Well, the work week began.  Everyone did their job as usual.  Nothing was particularly exciting or new.  All those with some knowledge of the rehabilitation process that talked to us said it would be slow.  It is slow.  What more can I say.

I’ve got some paperwork to catch up on.  You probably do to.

Nancy did well in the physical therapy room today.  She was helped from the wheel chair into a standing position and into a simple ‘walker’ and as she walked I followed with the chair.  While upright she is supported by another person holding onto her “gait belt.”  You may know this by another term, such as transfer belt or transfer aid, and it may (or may not have handles or loops for the assistant to grab.  The ones used for Nancy are simple heavy canvas straps with a single buckle.  Not fancy but they give a sturdy no-slack support.  She did two rounds of the circuit (about 100 feet) during the first excursion.
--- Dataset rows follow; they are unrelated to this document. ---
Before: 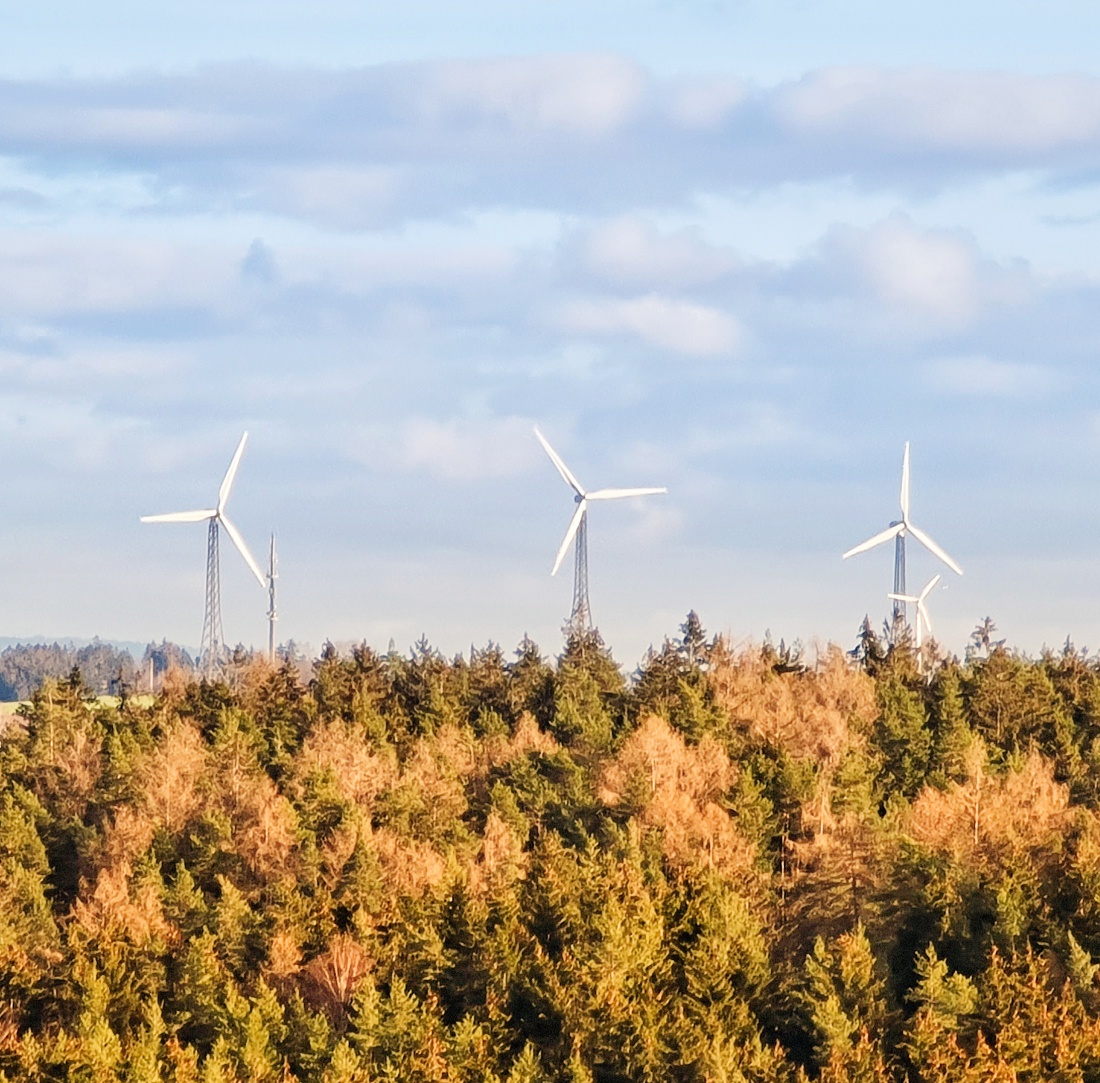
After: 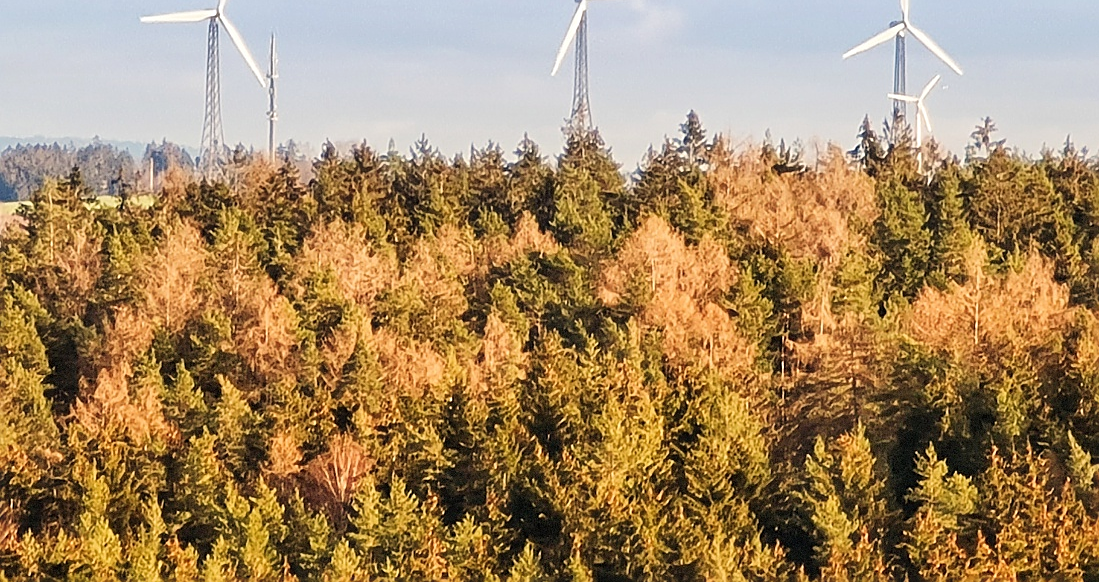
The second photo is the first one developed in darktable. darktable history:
haze removal: strength -0.043, compatibility mode true, adaptive false
crop and rotate: top 46.243%, right 0.066%
sharpen: on, module defaults
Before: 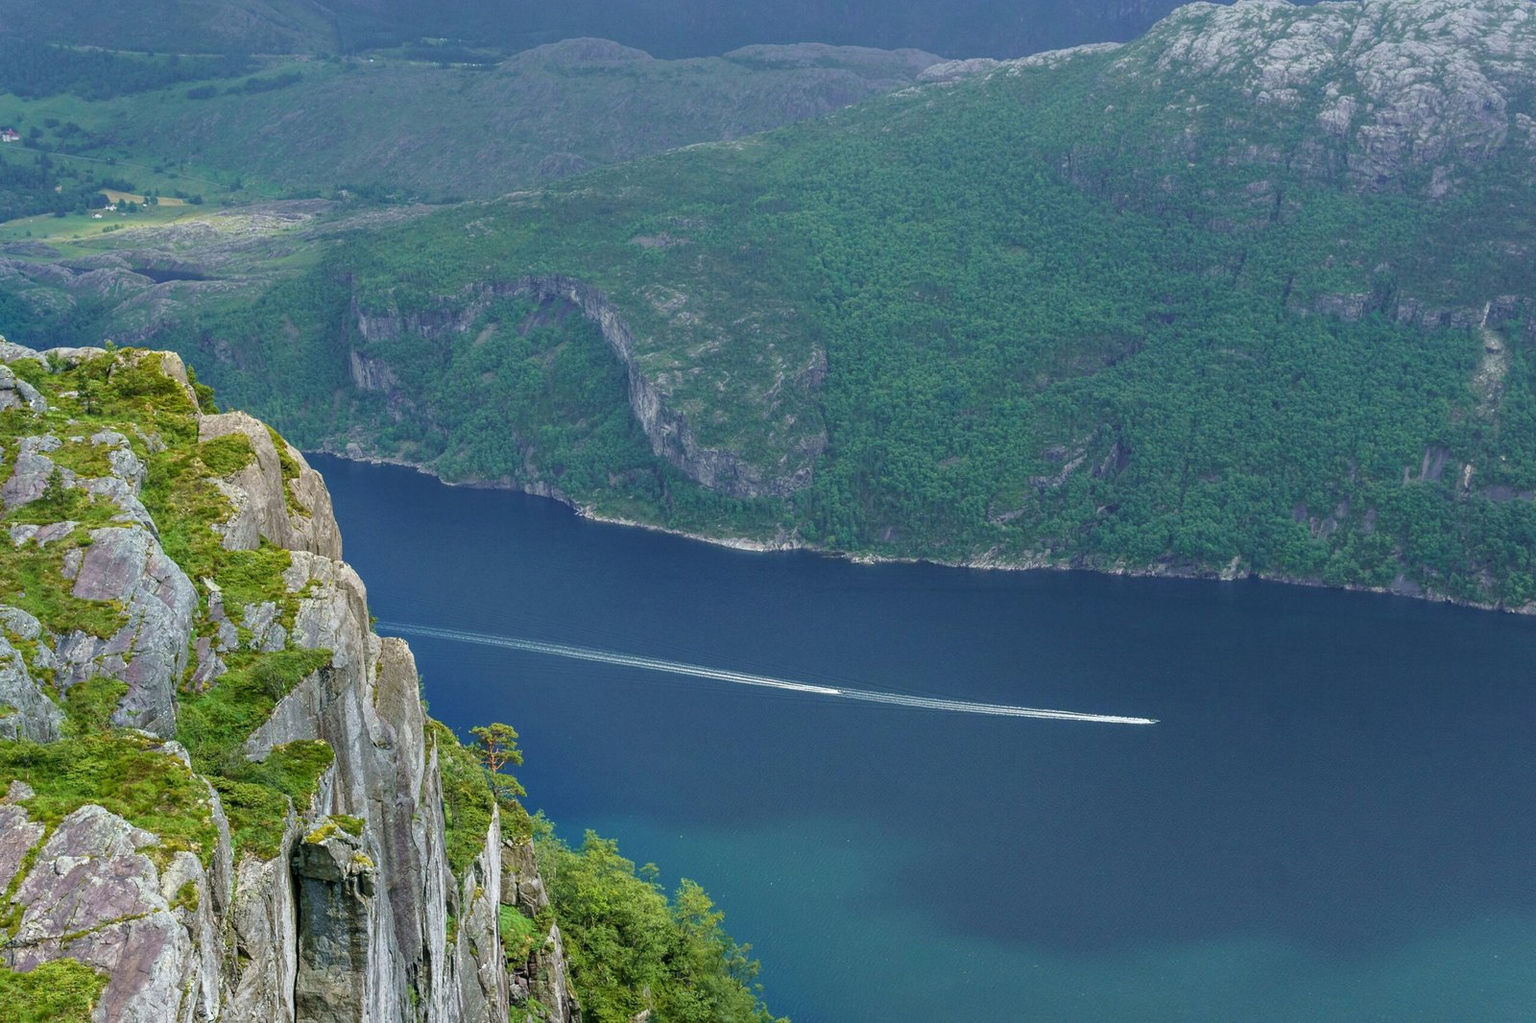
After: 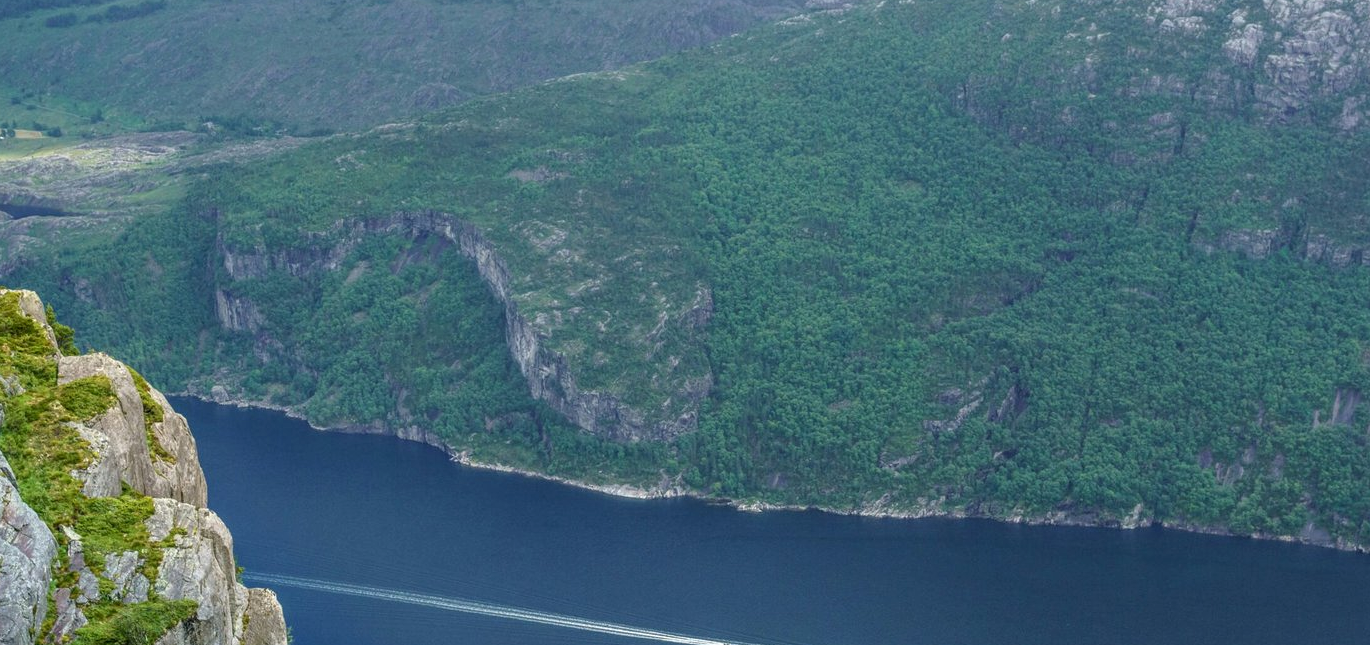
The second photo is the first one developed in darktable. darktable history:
crop and rotate: left 9.364%, top 7.161%, right 4.983%, bottom 32.242%
local contrast: on, module defaults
A person from a medical supply firm showed up with a half-dozen walkers of various styles.  The PT crew inspected them and used another lady and Nancy to test them for sturdiness and height.  Unlike the one Nancy has been using in the PT room, these were more fancy, with wheels (with hand brakes), and a seat.  Most are gray or black but the model that seemed most suitable for Nancy had a dark red anodized aluminum frame.  [Years ago when I was pretending to be an archer I assembled arrows both from wood and anodized aluminum.]  The process is described here:

http://en.wikipedia.org/wiki/Anodizing

Most folks are more likely to see this surface treatment on promotional items such as you will find by using Google Search, click on “Images” and cut-and-paste the following as a search phrase

[  carabiners “anodized aluminum”  ].

The ‘walker man’ had a bluetooth headset for his cell phone and talked with a person in their warehouse during his demonstration.  Very convenient.  It made me wonder why out in the facility the patients must still summon help by pressing a button on the end of a ten foot cord that then turns on a small light over the doorway in the hall – a light that might not be seen for several or several tens of minutes.  Then an aid comes into the room, turns out the light, assesses the patient’s need, and either helps or goes and finds someone, like a nurse, who can.  This signaling method became practical about 1910.  You do the math.
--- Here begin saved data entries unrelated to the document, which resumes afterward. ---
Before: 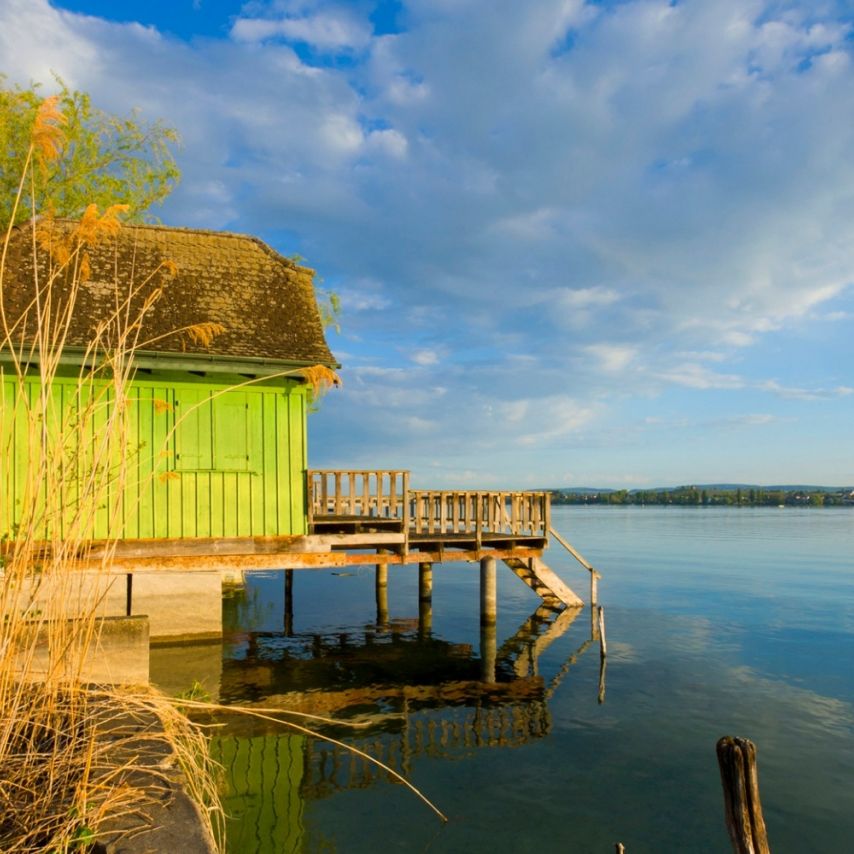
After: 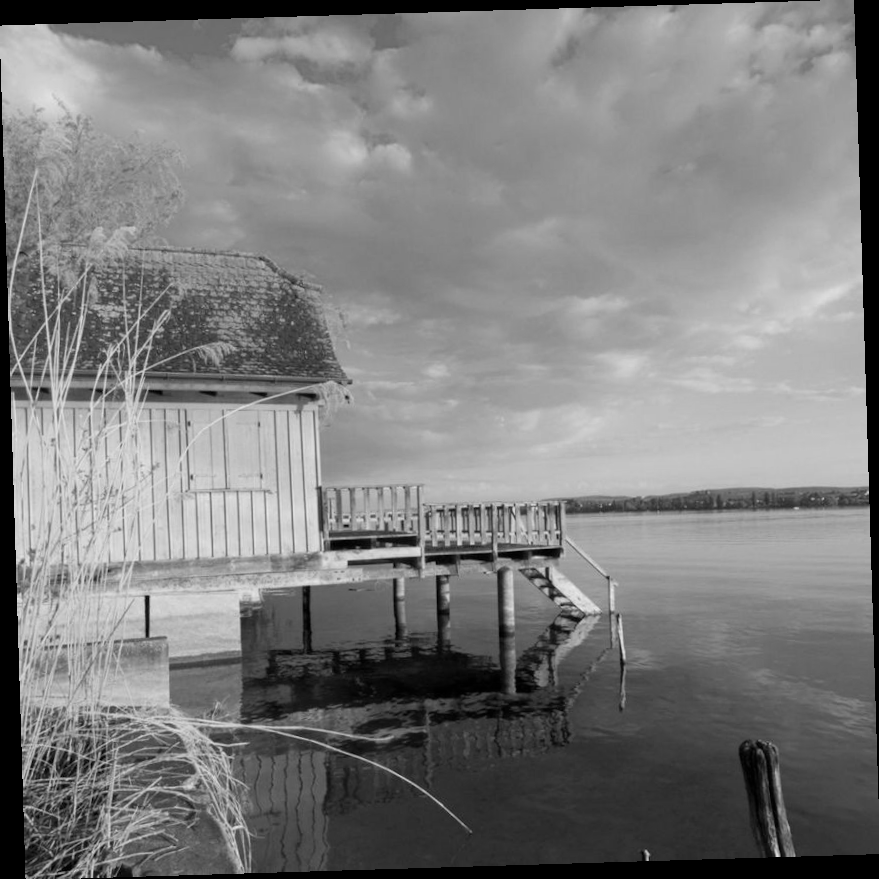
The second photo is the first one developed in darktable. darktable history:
monochrome: on, module defaults
rotate and perspective: rotation -1.75°, automatic cropping off
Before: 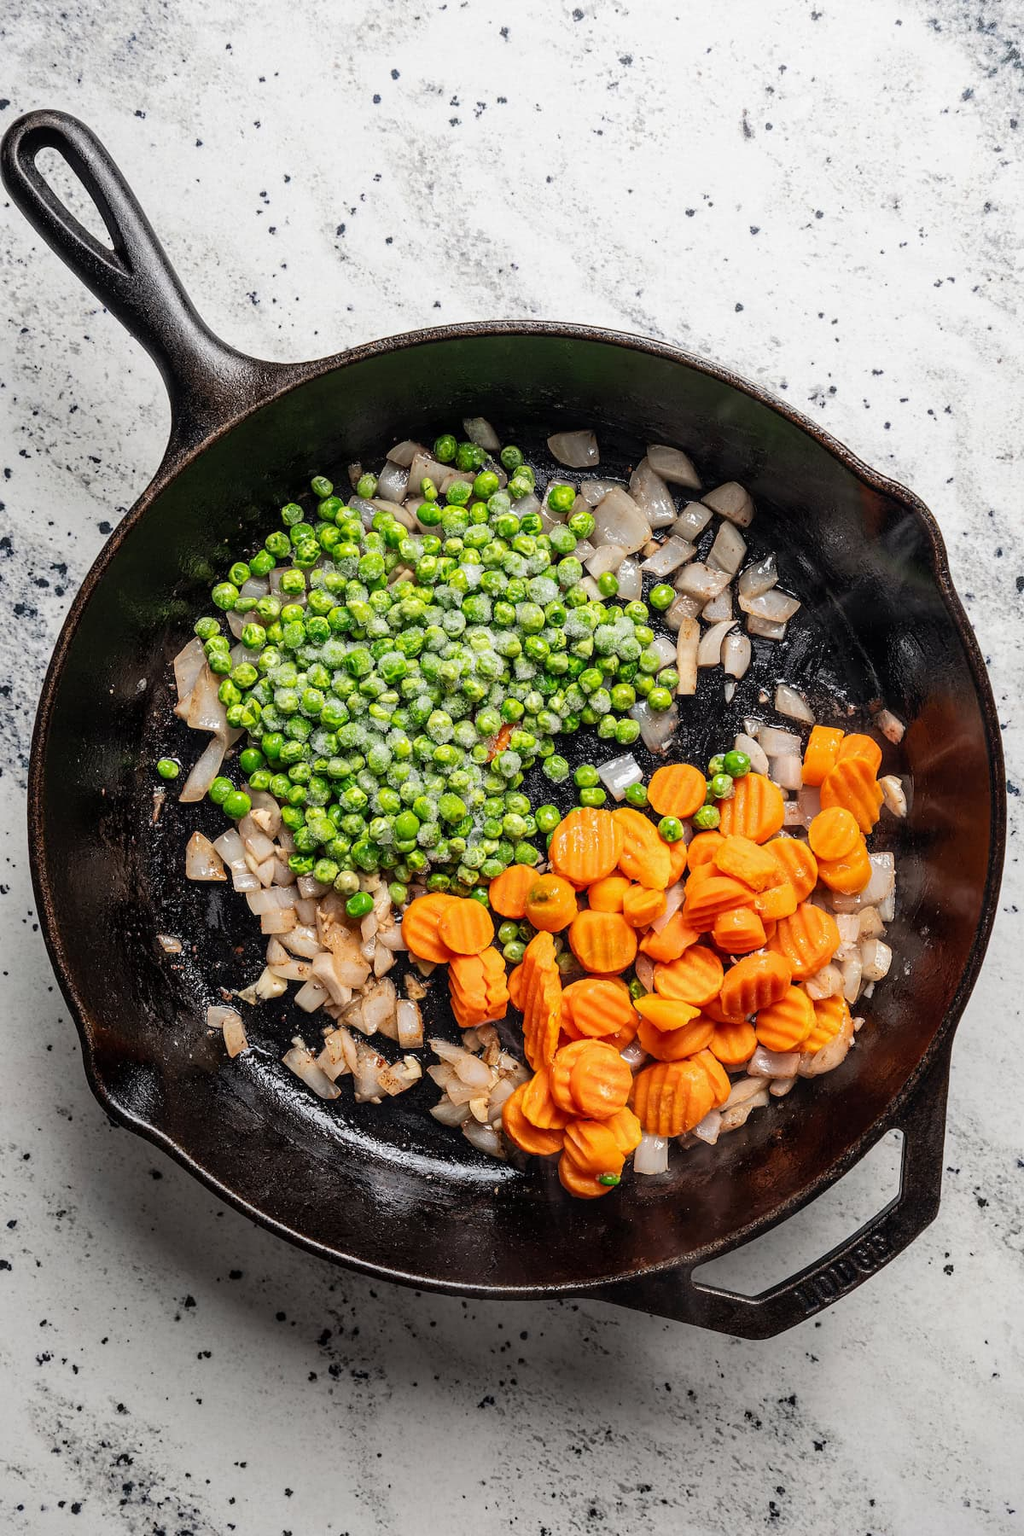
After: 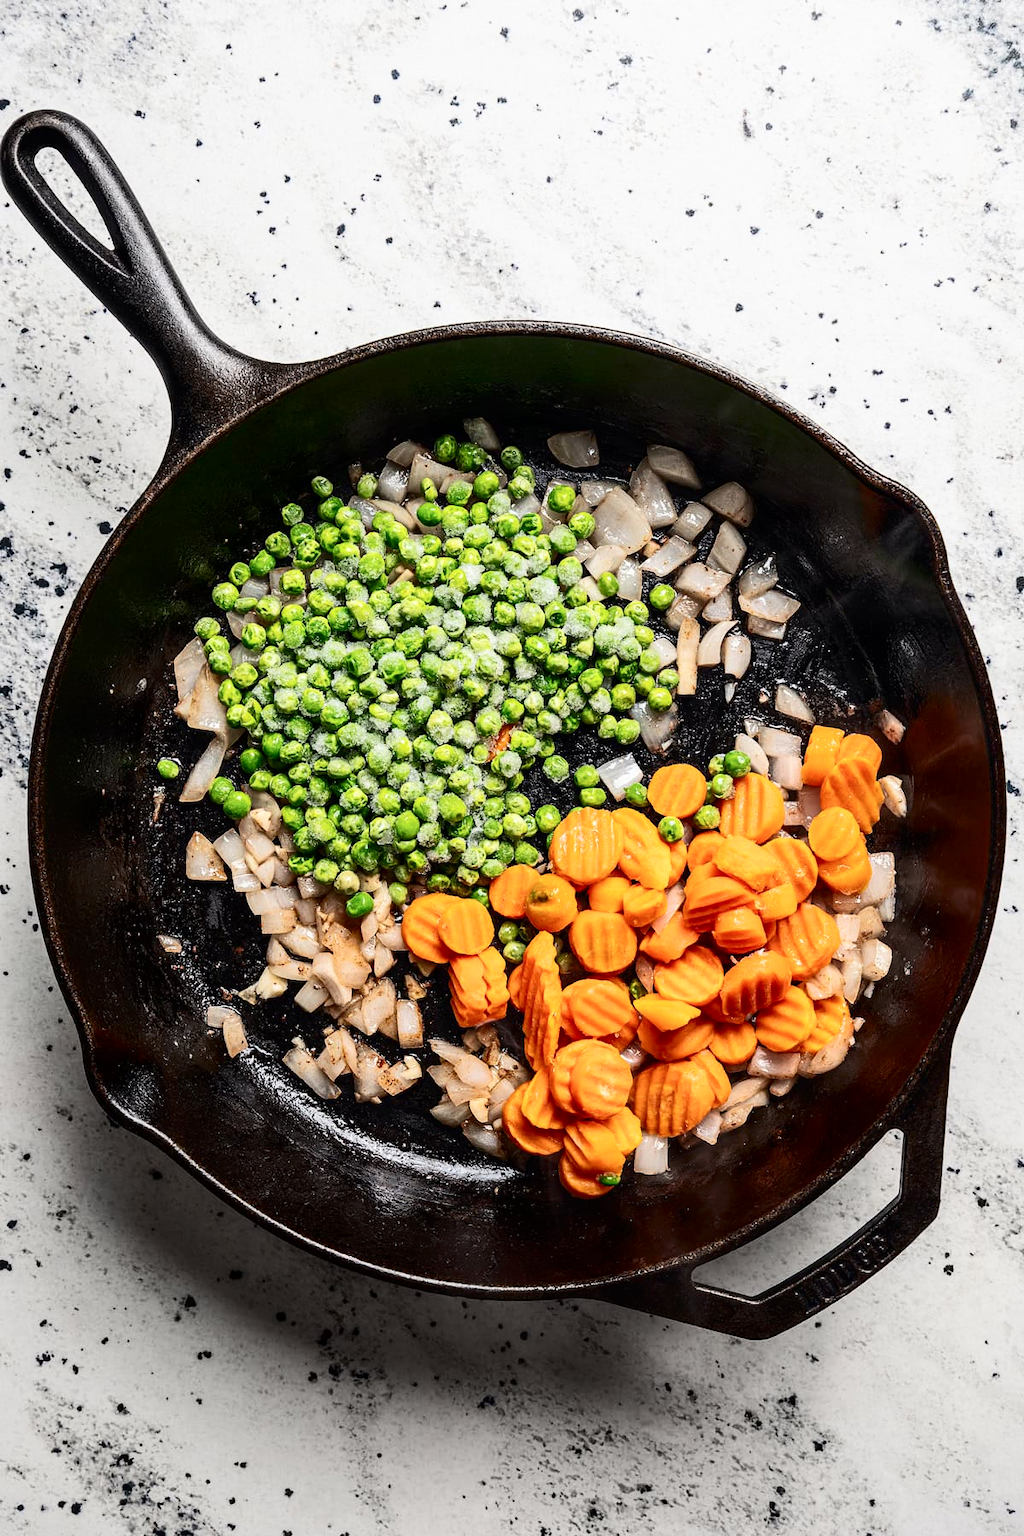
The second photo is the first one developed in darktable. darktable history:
exposure: compensate highlight preservation false
contrast brightness saturation: contrast 0.28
On another front the morning nurse did not have on her chart that it was allowed for Nancy to have the small carton of chocolate flavored drink with which she has been taking pills.  Two of these a day has been standard procedure now for at least a week.  Not this morning!  A little later someone brought her a cup of vanilla ice cream.  Then at supper an aid promised to bring her a scoop of strawberry ice cream.  The person was interrupted and that scoop never showed up.  The indignity of bureaucracy, procedure, and slow motion chaos is impressive.